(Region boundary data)
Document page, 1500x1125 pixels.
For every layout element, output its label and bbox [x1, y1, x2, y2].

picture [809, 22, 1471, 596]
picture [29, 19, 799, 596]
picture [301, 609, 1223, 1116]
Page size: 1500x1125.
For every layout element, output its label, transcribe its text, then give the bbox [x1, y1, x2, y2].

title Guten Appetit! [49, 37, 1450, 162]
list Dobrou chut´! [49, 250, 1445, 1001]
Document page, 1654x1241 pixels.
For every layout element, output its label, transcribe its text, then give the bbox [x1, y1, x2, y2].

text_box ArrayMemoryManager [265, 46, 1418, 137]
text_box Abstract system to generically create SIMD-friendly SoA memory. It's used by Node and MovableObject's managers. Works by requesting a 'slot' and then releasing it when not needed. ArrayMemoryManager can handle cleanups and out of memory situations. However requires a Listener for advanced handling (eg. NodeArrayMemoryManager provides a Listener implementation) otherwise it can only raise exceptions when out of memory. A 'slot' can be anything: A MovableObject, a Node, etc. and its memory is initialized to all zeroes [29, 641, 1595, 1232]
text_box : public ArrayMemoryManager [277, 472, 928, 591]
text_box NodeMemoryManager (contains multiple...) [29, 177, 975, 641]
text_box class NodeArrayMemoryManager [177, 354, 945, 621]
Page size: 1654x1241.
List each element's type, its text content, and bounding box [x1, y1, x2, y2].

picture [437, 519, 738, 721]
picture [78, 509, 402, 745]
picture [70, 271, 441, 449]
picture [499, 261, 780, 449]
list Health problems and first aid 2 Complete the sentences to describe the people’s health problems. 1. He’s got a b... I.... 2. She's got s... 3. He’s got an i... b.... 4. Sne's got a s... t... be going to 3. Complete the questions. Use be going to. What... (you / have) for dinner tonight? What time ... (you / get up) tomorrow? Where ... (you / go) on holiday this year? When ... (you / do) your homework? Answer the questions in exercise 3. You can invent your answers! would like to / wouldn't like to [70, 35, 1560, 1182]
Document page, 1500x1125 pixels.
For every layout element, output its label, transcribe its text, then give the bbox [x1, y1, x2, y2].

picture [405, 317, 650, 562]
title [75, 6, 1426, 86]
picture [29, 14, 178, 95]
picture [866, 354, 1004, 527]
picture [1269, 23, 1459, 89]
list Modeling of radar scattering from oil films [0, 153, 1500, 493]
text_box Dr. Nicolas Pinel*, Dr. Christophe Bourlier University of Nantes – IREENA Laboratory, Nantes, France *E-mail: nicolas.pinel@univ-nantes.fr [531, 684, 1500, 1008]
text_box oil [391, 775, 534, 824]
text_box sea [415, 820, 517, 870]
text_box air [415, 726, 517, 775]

*Directive*
Lay out the data above as a Markdown table with the columns Row and Line, one numbered row per line, skipping blank lines.

*Response to the exercise*
| Row | Line |
|---|---|
| 1 | Document page, 1500x1125 pixels. |
| 2 | For every layout element, output its label and bbox [x1, y1, x2, y2]. |
| 3 | picture [809, 22, 1471, 596] |
| 4 | picture [29, 19, 799, 596] |
| 5 | picture [301, 609, 1223, 1116] |
| 6 | Page size: 1500x1125. |
| 7 | For every layout element, output its label, transcribe its text, then give the bbox [x1, y1, x2, y2]. |
| 8 | title Guten Appetit! [49, 37, 1450, 162] |
| 9 | list Dobrou chut´! [49, 250, 1445, 1001] |
| 10 | Document page, 1654x1241 pixels. |
| 11 | For every layout element, output its label, transcribe its text, then give the bbox [x1, y1, x2, y2]. |
| 12 | text_box ArrayMemoryManager [265, 46, 1418, 137] |
| 13 | text_box Abstract system to generically create SIMD-friendly SoA memory. It's used by Node and MovableObject's managers. Works by requesting a 'slot' and then releasing it when not needed. ArrayMemoryManager can handle cleanups and out of memory situations. However requires a Listener for advanced handling (eg. NodeArrayMemoryManager provides a Listener implementation) otherwise it can only raise exceptions when out of memory. A 'slot' can be anything: A MovableObject, a Node, etc. and its memory is initialized to all zeroes [29, 641, 1595, 1232] |
| 14 | text_box : public ArrayMemoryManager [277, 472, 928, 591] |
| 15 | text_box NodeMemoryManager (contains multiple...) [29, 177, 975, 641] |
| 16 | text_box class NodeArrayMemoryManager [177, 354, 945, 621] |
| 17 | Page size: 1654x1241. |
| 18 | List each element's type, its text content, and bounding box [x1, y1, x2, y2]. |
| 19 | picture [437, 519, 738, 721] |
| 20 | picture [78, 509, 402, 745] |
| 21 | picture [70, 271, 441, 449] |
| 22 | picture [499, 261, 780, 449] |
| 23 | list Health problems and first aid 2 Complete the sentences to describe the people’s health problems. 1. He’s got a b... I.... 2. She's got s... 3. He’s got an i... b.... 4. Sne's got a s... t... be going to 3. Complete the questions. Use be going to. What... (you / have) for dinner tonight? What time ... (you / get up) tomorrow? Where ... (you / go) on holiday this year? When ... (you / do) your homework? Answer the questions in exercise 3. You can invent your answers! would like to / wouldn't like to [70, 35, 1560, 1182] |
| 24 | Document page, 1500x1125 pixels. |
| 25 | For every layout element, output its label, transcribe its text, then give the bbox [x1, y1, x2, y2]. |
| 26 | picture [405, 317, 650, 562] |
| 27 | title [75, 6, 1426, 86] |
| 28 | picture [29, 14, 178, 95] |
| 29 | picture [866, 354, 1004, 527] |
| 30 | picture [1269, 23, 1459, 89] |
| 31 | list Modeling of radar scattering from oil films [0, 153, 1500, 493] |
| 32 | text_box Dr. Nicolas Pinel*, Dr. Christophe Bourlier University of Nantes – IREENA Laboratory, Nantes, France *E-mail: nicolas.pinel@univ-nantes.fr [531, 684, 1500, 1008] |
| 33 | text_box oil [391, 775, 534, 824] |
| 34 | text_box sea [415, 820, 517, 870] |
| 35 | text_box air [415, 726, 517, 775] |